**DATA**
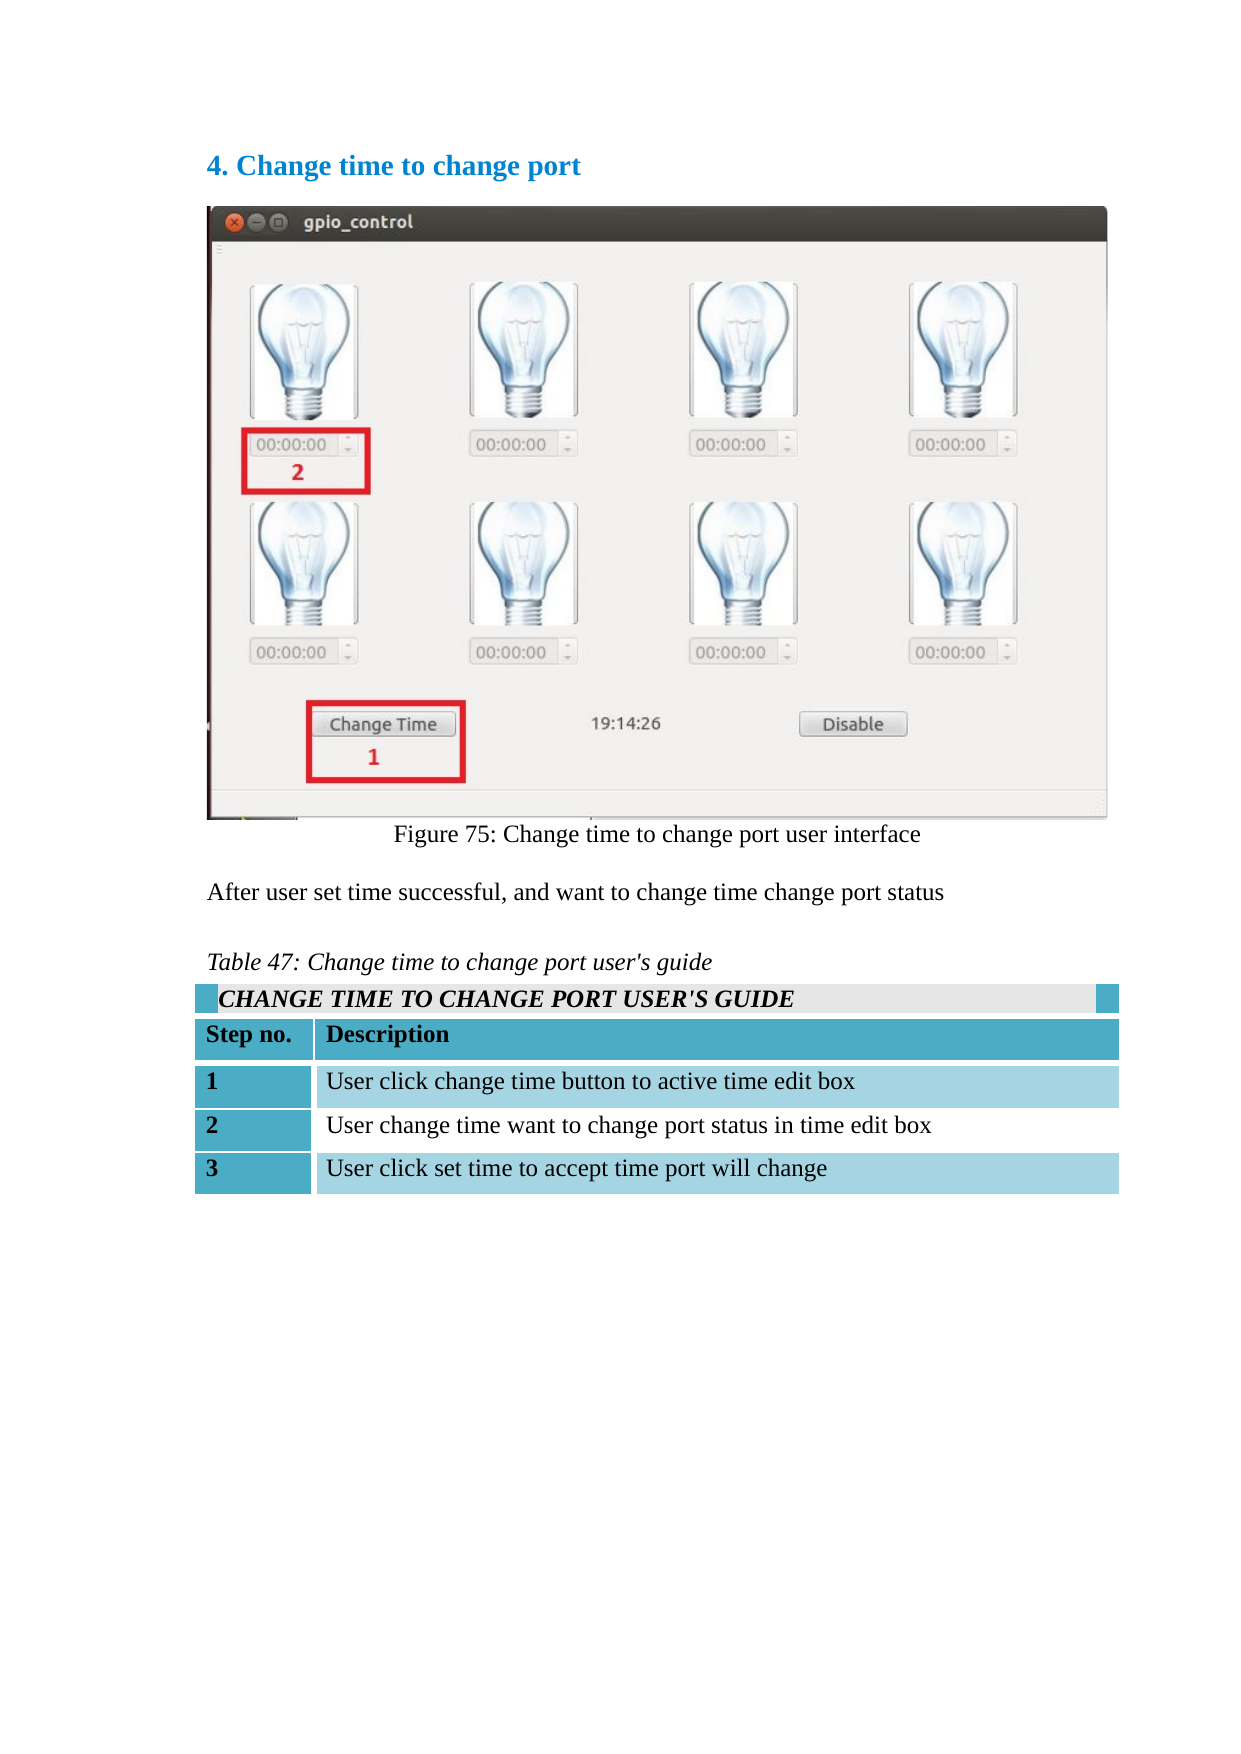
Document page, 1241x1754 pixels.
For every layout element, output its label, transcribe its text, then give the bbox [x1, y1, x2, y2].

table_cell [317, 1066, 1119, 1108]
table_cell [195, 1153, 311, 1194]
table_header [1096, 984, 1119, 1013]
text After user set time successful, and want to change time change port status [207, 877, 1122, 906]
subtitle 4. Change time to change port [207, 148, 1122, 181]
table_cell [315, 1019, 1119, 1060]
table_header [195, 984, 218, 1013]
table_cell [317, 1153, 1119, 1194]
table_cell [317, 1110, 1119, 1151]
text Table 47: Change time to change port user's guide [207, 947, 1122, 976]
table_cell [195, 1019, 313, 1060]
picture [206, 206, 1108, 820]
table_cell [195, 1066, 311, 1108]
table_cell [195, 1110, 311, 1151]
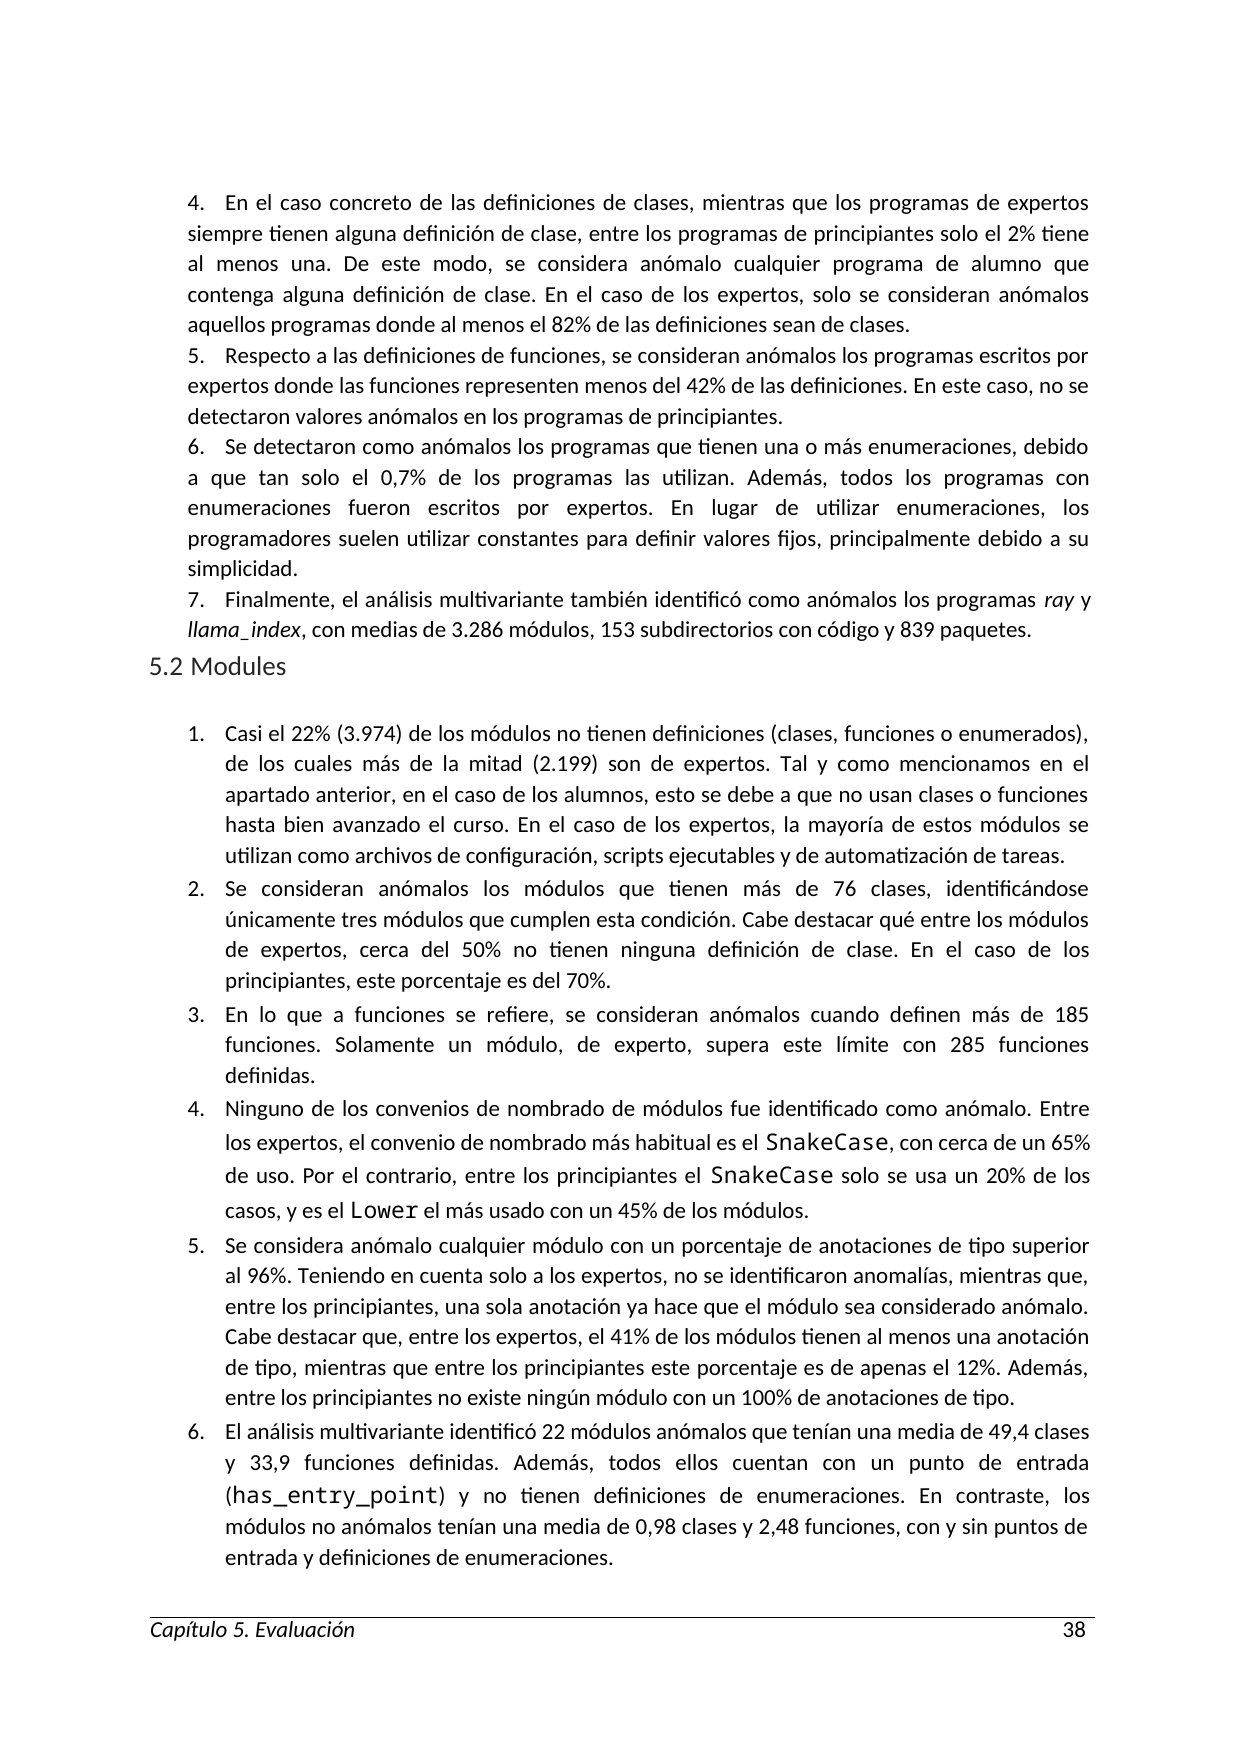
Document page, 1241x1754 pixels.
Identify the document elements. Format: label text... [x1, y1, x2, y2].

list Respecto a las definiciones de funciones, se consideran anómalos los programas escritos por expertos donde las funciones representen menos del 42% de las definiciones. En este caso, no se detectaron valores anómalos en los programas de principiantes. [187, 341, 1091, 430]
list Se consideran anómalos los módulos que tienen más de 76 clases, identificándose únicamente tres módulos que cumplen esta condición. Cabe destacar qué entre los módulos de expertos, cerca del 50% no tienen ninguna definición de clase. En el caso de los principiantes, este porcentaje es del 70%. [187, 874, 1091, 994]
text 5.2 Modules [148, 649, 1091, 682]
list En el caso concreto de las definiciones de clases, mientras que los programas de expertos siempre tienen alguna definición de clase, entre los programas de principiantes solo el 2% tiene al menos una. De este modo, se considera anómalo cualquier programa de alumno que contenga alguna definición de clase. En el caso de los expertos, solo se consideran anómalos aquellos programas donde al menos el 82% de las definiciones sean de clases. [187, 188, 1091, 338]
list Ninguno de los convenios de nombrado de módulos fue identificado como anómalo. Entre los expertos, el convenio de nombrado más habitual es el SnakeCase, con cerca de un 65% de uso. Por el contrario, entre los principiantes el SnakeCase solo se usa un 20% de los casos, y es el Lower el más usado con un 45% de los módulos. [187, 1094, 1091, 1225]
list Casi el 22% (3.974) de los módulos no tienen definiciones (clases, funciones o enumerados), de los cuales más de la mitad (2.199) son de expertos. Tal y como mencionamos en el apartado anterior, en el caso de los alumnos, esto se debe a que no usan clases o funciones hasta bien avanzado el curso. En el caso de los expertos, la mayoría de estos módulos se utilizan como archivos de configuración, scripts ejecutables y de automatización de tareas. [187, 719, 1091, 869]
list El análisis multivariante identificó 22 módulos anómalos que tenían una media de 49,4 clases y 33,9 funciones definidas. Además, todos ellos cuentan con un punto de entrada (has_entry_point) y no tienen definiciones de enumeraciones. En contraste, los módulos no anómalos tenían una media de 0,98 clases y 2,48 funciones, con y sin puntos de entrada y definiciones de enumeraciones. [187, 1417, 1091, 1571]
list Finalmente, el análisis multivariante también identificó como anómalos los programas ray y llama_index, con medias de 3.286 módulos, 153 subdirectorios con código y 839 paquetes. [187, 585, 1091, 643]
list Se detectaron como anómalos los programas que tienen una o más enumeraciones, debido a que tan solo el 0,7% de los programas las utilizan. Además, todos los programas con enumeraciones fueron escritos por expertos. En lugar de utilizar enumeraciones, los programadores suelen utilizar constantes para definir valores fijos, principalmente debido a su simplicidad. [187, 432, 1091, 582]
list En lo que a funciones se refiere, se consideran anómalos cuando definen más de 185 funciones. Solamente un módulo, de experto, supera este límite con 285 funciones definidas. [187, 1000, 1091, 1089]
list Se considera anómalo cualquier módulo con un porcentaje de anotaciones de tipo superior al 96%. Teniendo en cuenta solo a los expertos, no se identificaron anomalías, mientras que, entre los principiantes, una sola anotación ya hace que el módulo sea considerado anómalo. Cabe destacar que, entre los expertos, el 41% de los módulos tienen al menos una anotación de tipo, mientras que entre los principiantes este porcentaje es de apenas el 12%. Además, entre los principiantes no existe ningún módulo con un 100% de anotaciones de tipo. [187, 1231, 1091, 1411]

==

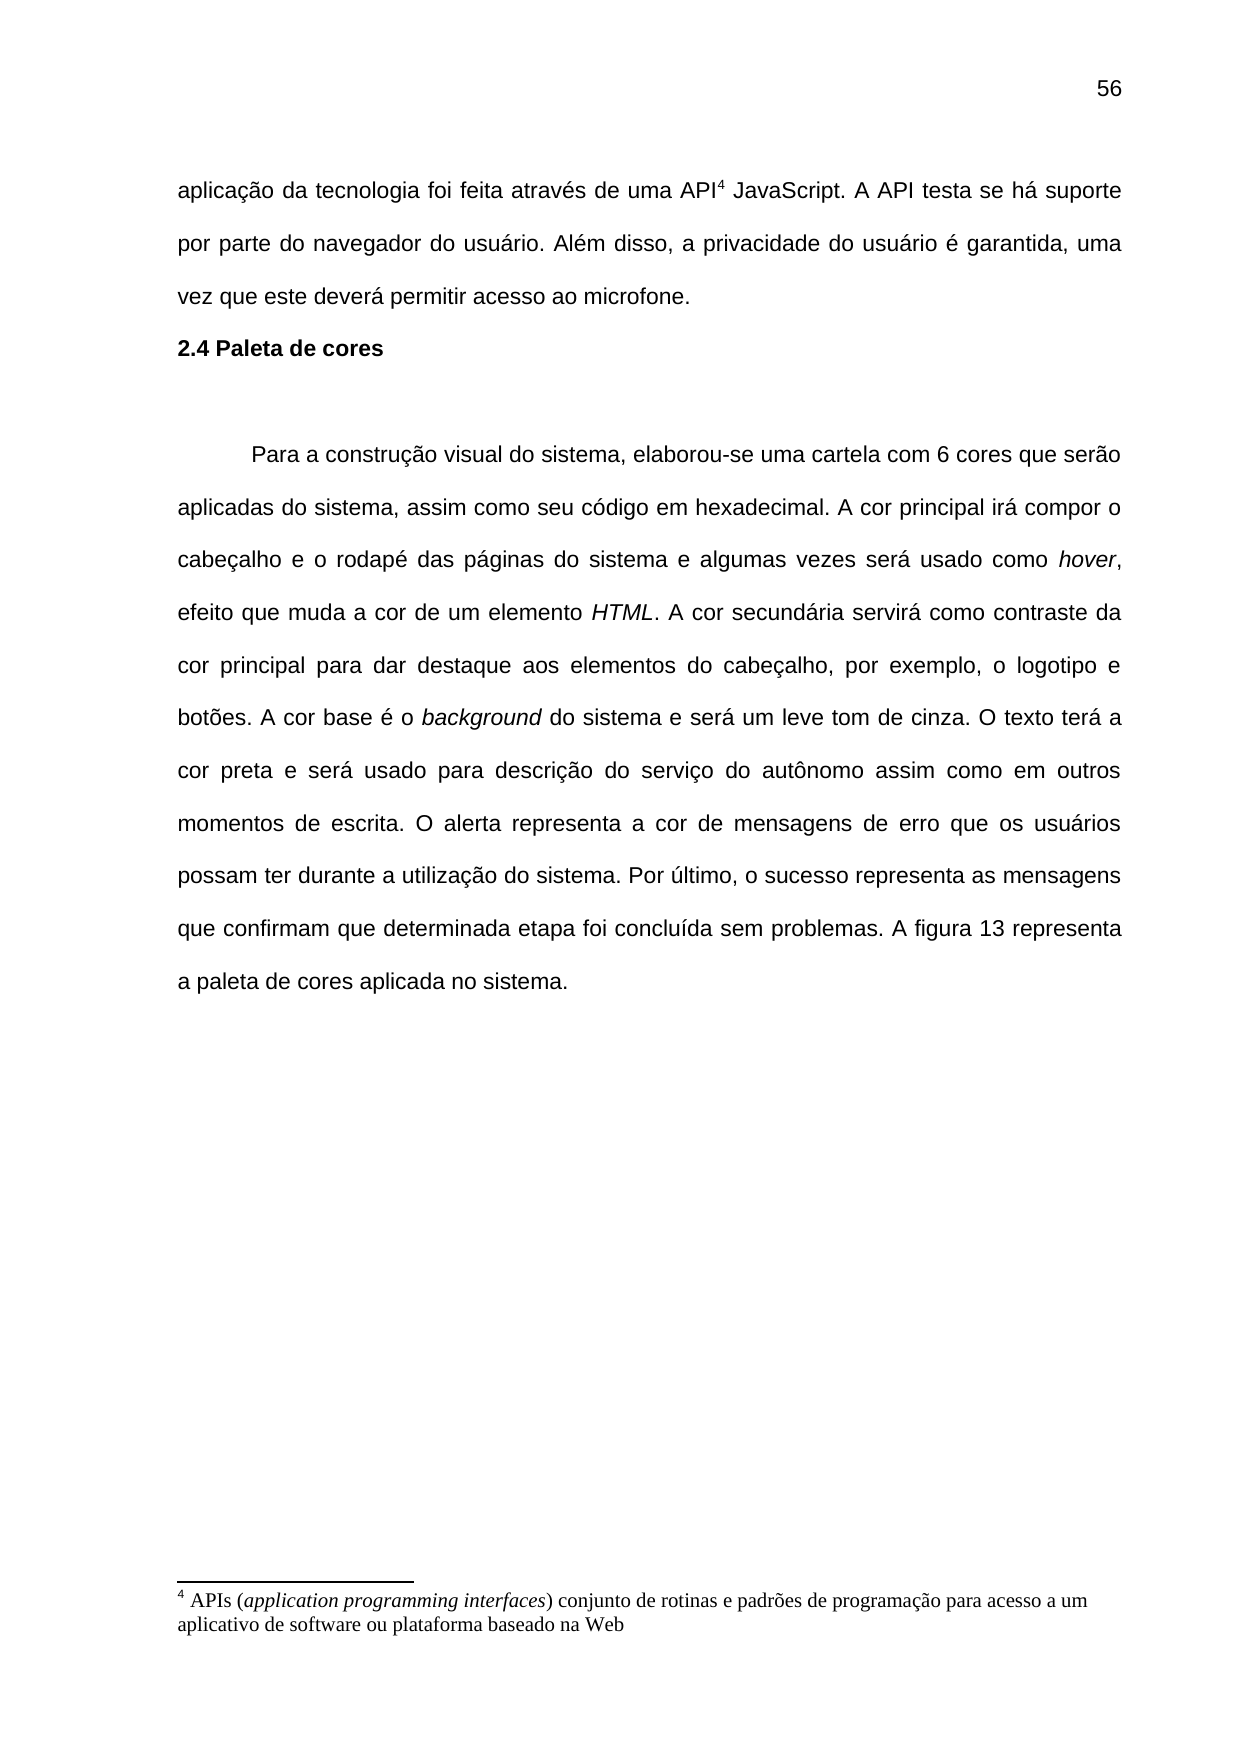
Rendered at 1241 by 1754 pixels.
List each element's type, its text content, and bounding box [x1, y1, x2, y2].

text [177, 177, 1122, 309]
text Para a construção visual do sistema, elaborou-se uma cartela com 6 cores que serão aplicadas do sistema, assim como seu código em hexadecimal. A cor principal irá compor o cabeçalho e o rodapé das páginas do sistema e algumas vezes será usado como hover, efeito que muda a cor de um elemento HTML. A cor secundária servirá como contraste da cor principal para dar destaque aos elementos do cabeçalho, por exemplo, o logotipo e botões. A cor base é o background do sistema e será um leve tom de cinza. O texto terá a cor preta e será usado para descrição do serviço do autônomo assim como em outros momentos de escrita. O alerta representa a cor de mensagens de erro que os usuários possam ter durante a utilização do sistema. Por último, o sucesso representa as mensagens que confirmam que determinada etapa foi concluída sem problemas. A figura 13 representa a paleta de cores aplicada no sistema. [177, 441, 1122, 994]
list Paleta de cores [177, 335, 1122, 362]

**REQUIRED WORK**
From the entries above, print the lines beginning at the one with "table_cell [317, 1110, 1119, 1151]" and stopping after the one with "table_cell [195, 1110, 311, 1151]", exactly as written and with nothing else.

**EXERCISE RESPONSE**
table_cell [317, 1110, 1119, 1151]
text Table 47: Change time to change port user's guide [207, 947, 1122, 976]
table_cell [195, 1019, 313, 1060]
picture [206, 206, 1108, 820]
table_cell [195, 1066, 311, 1108]
table_cell [195, 1110, 311, 1151]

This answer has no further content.